### Ausgewählter Auszug

Ornithologie: Der Vogel-Pionier von Köthen
Johann Friedrich Naumann begann vor 200 Jahren sein Mammut-Werk zur Naturgeschichte. Das Schloss Köthen widmet sich seiner Arbeit.
Köthen l Weiß, gelb, rot, blau, grün. Die Farben sind eingetrocknet. Dieser Tuschkasten ist etwas Besonderes. Er besteht aus kleinen Muscheln, 18 an der Zahl, in denen Johann Friedrich Naumann (1780 bis 1857) einst seine Farben anrichtete.
Mit diesem Tuschkasten hat Naumann die Vogelwelt gemalt. Hunderte männliche und weibliche Tiere, im Sommer- und Winterkleid, ebenso Jungvögel finden sich in seiner bemerkenswerten „Naturgeschichte der Vögel Deutschlands“. Vorlage waren von ihm eigenhändig präparierte Tiere, die er selbst fing oder sich aus ganz Europa zuschicken ließ. In Köthen baute er seine Vogelsammlung mit 1300 Präparaten auf, war Kurator am Herzoglichen Vogelcabinet. Seit 1835 beherbergt der Ferdinandsbau des Köthener Schlosses die Sammlung des Bauern, Wissenschaftlers, Künstlers. Sein Gesamtwerk gilt seit 2015 als „National wertvolles Kulturgut“ der Bundesrepublik Deutschland.
Jetzt, anlässlich des 200. Jahres des Erscheinens von Naumanns ersten Teilen seiner Naturgeschichte, will das Museum im Schloss eigentlich an seinen Namensgeber und diese Publikation erinnern. Wegen Corona bleibt die kleine Sonderausstellung geschlossen. Schade, denn dieses Jubiläum ist es wahrlich wert, den Ornithologie-Pionier stärker in die Öffentlichkeit zu rücken.

### Arbeitsauftrag
Schreiben Sie aus dem obigen Text über den Vogelkundler Naumann die Passage von „Mit diesem Tuschkasten“ bis einschließlich „der Bundesrepublik Deutschland.“ wortgetreu ab.

### Vorliegendes Material
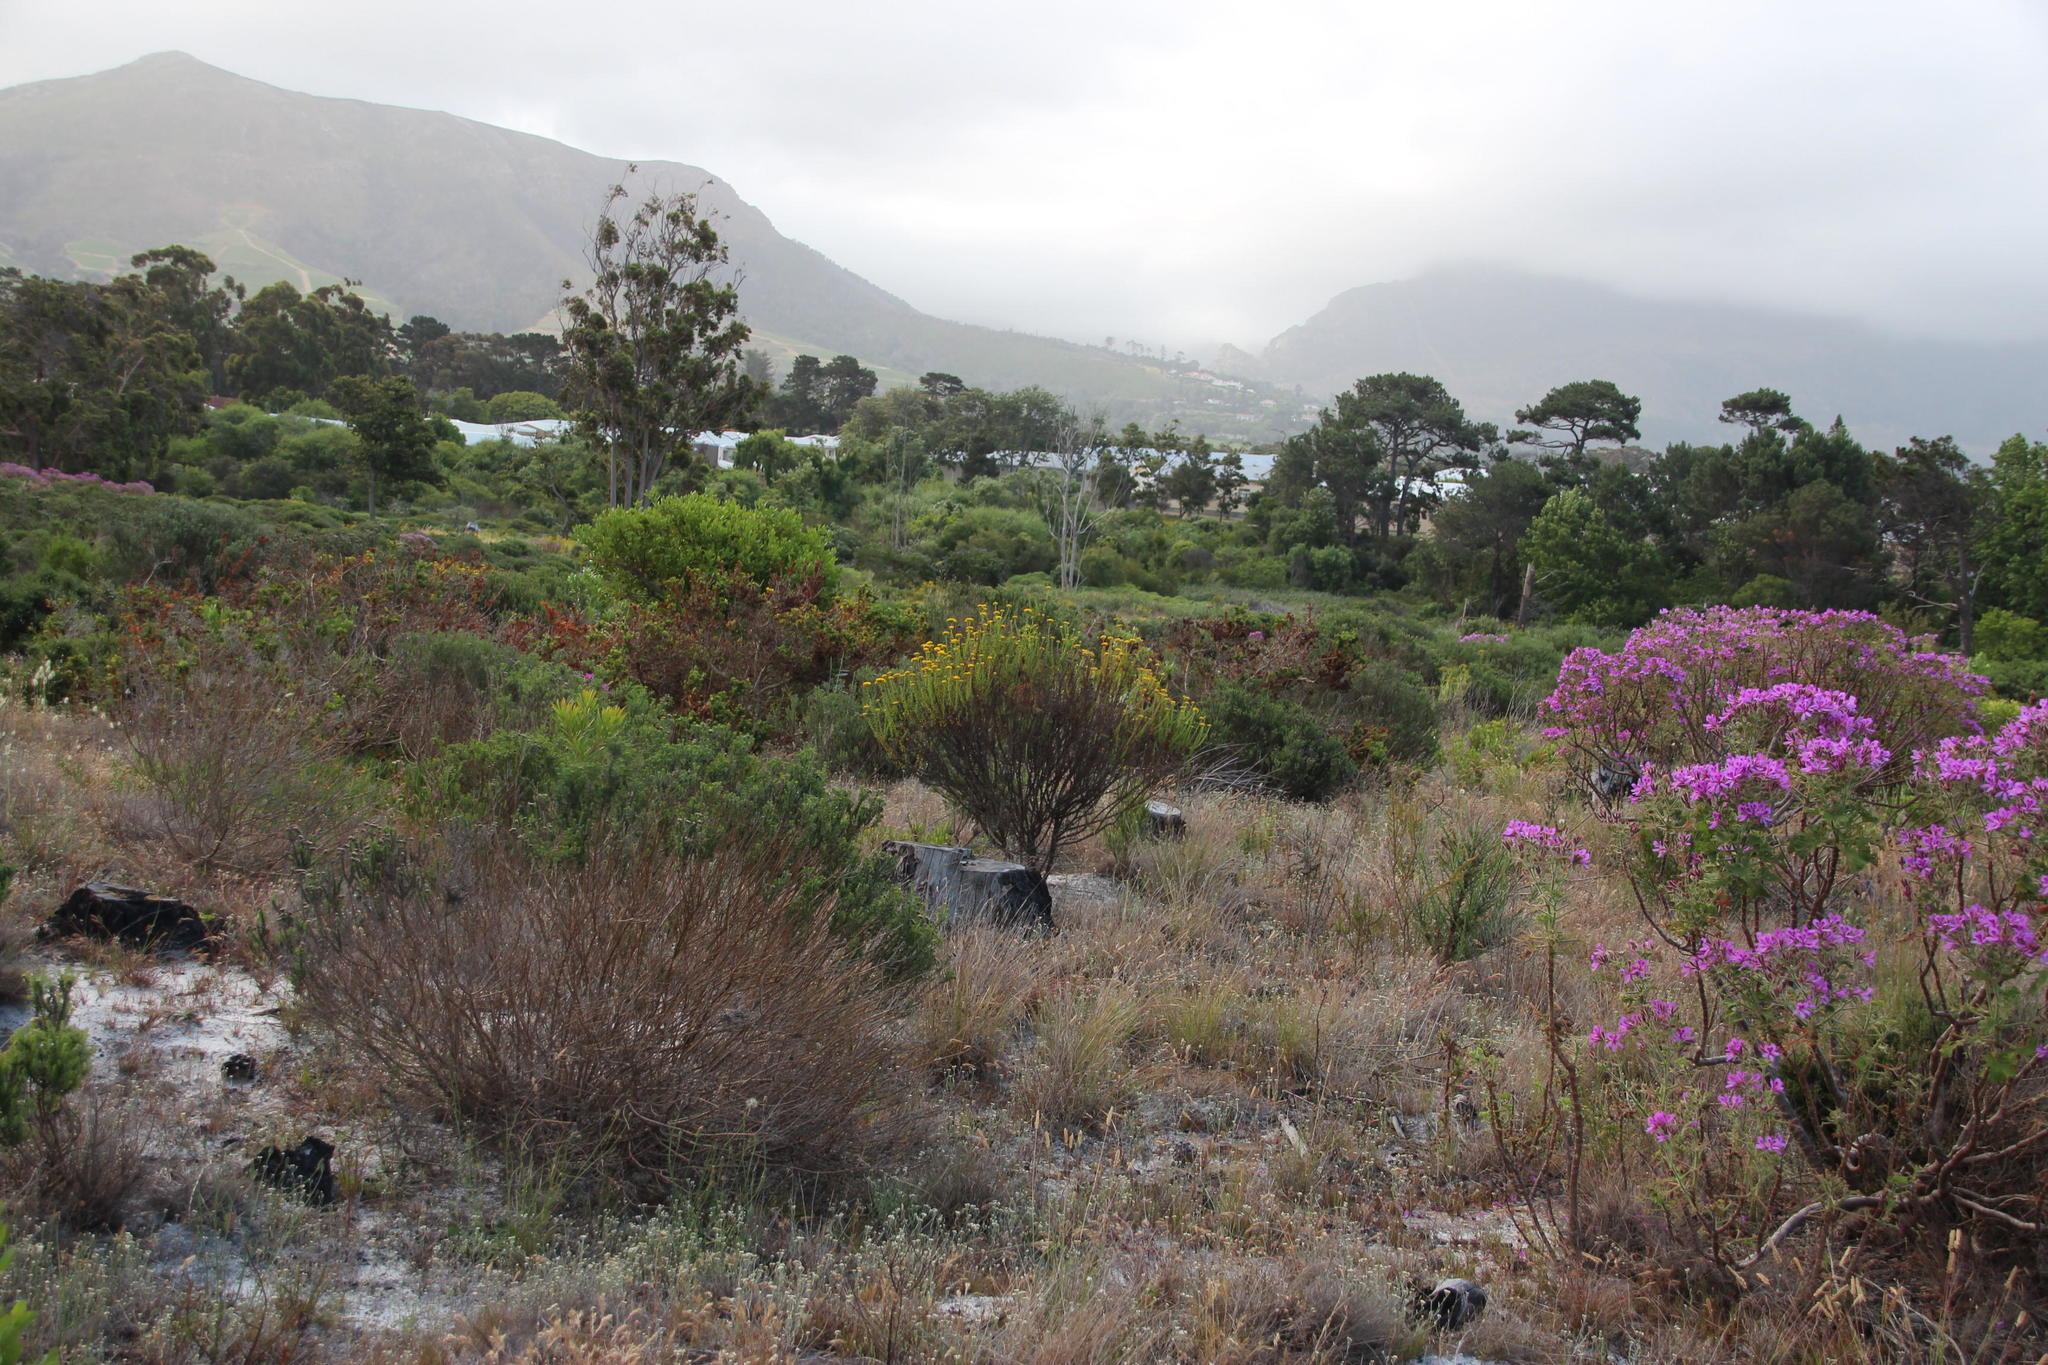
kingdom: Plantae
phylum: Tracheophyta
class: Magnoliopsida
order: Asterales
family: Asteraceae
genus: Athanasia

---

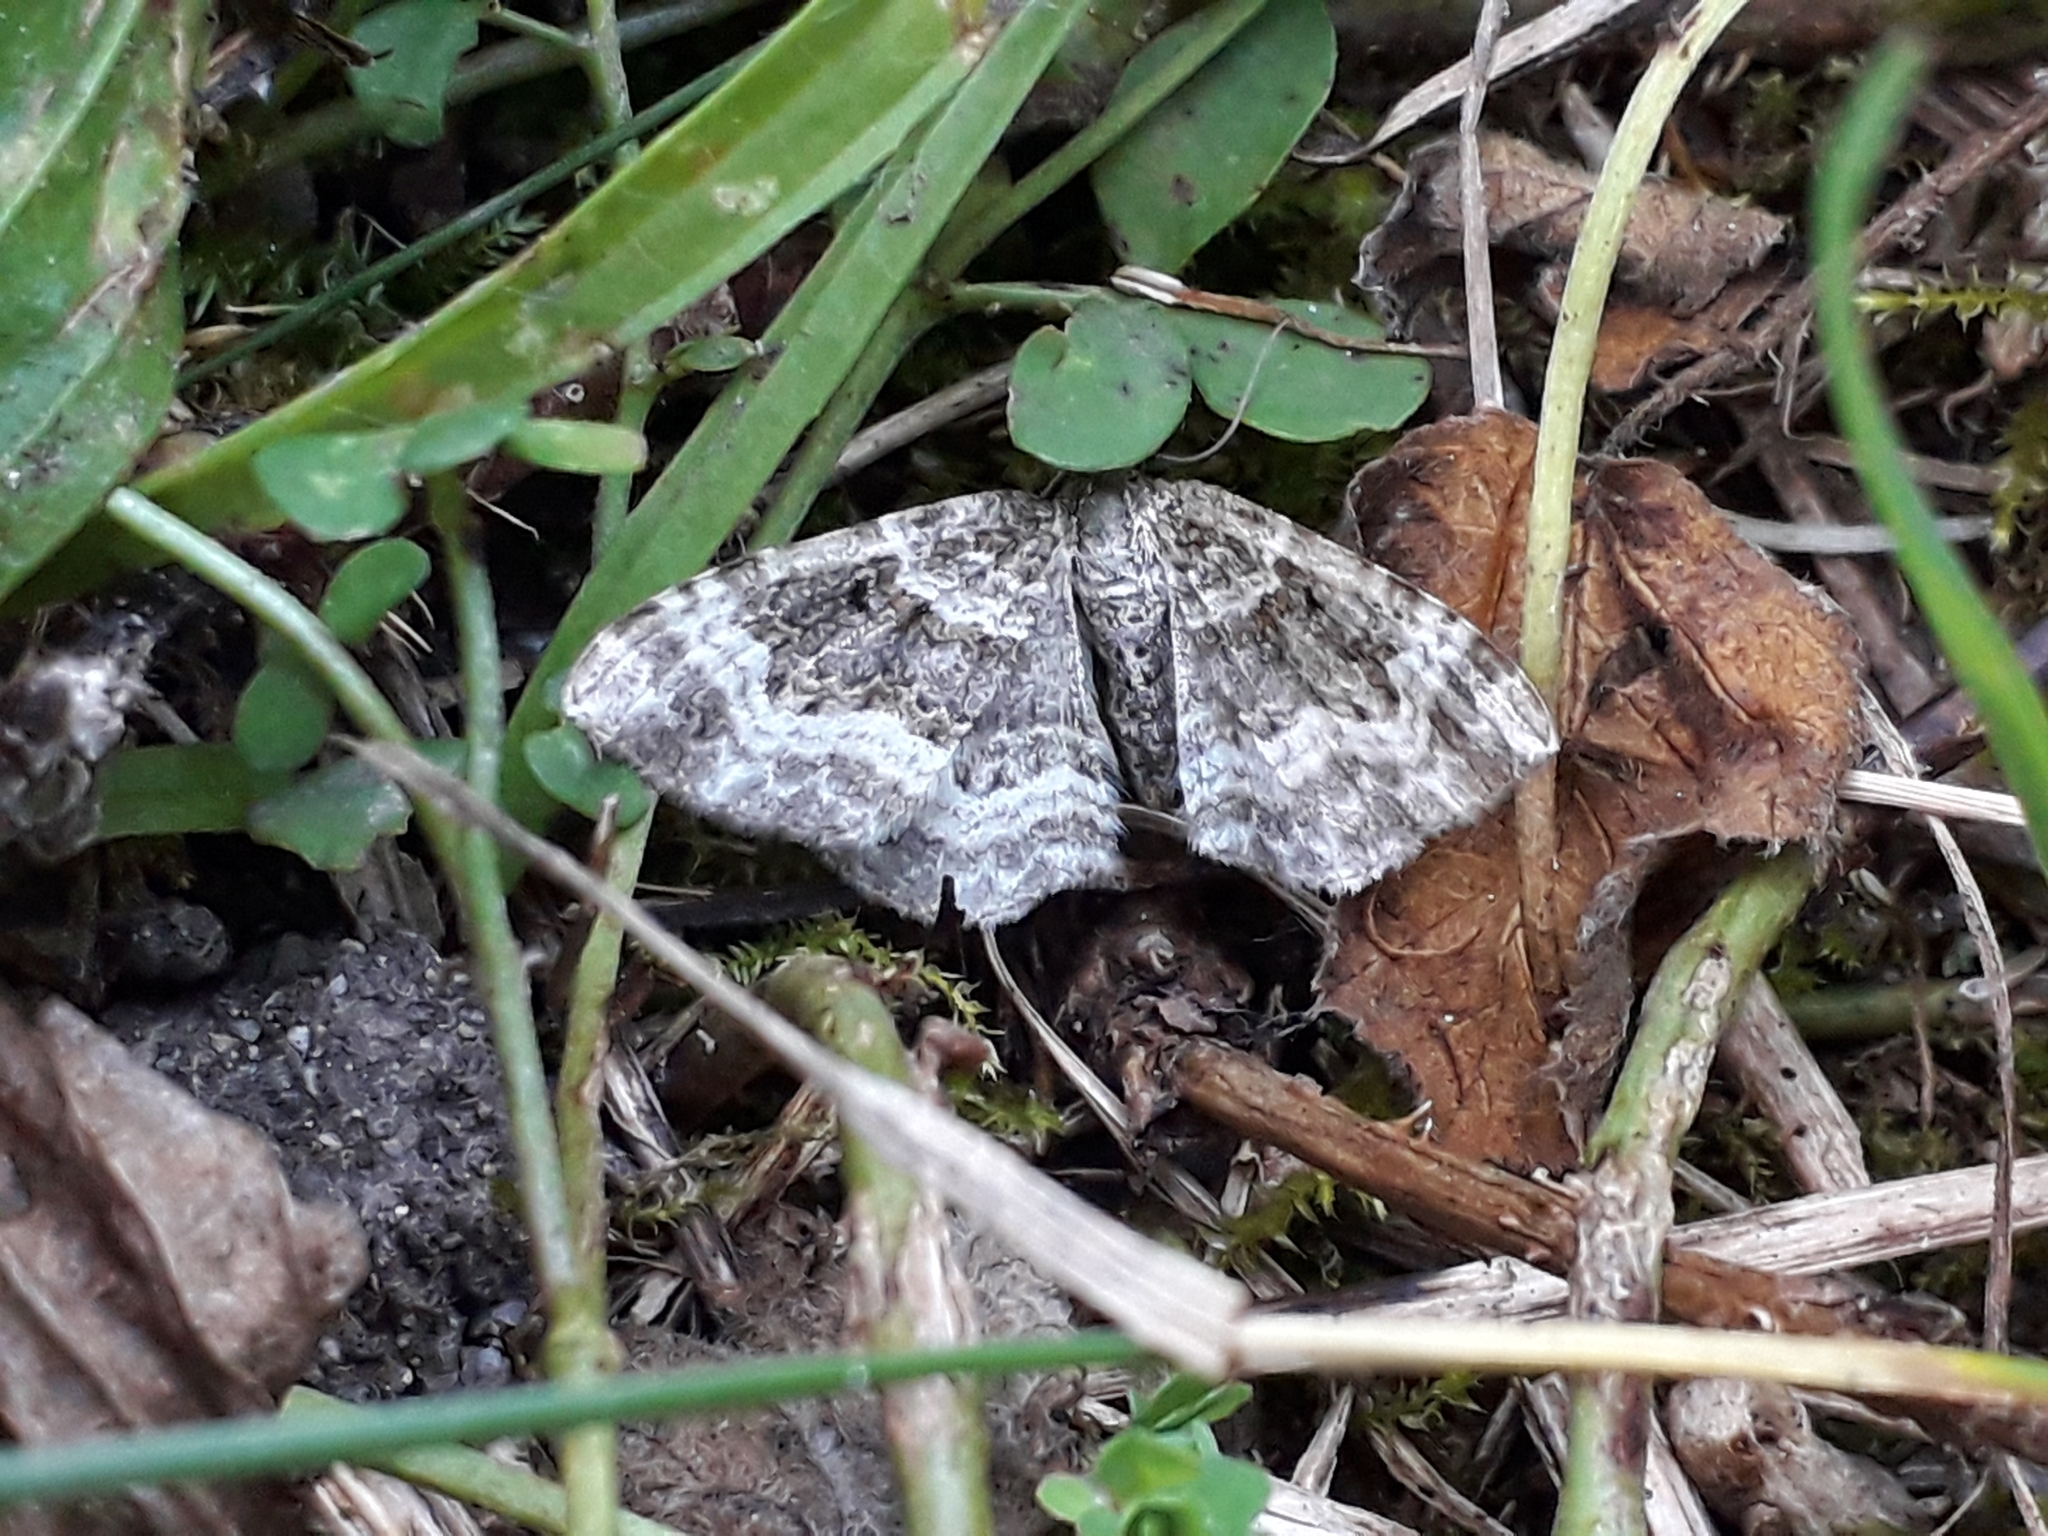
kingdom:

### Endergebnis
Mit diesem Tuschkasten hat Naumann die Vogelwelt gemalt. Hunderte männliche und weibliche Tiere, im Sommer- und Winterkleid, ebenso Jungvögel finden sich in seiner bemerkenswerten „Naturgeschichte der Vögel Deutschlands“. Vorlage waren von ihm eigenhändig präparierte Tiere, die er selbst fing oder sich aus ganz Europa zuschicken ließ. In Köthen baute er seine Vogelsammlung mit 1300 Präparaten auf, war Kurator am Herzoglichen Vogelcabinet. Seit 1835 beherbergt der Ferdinandsbau des Köthener Schlosses die Sammlung des Bauern, Wissenschaftlers, Künstlers. Sein Gesamtwerk gilt seit 2015 als „National wertvolles Kulturgut“ der Bundesrepublik Deutschland.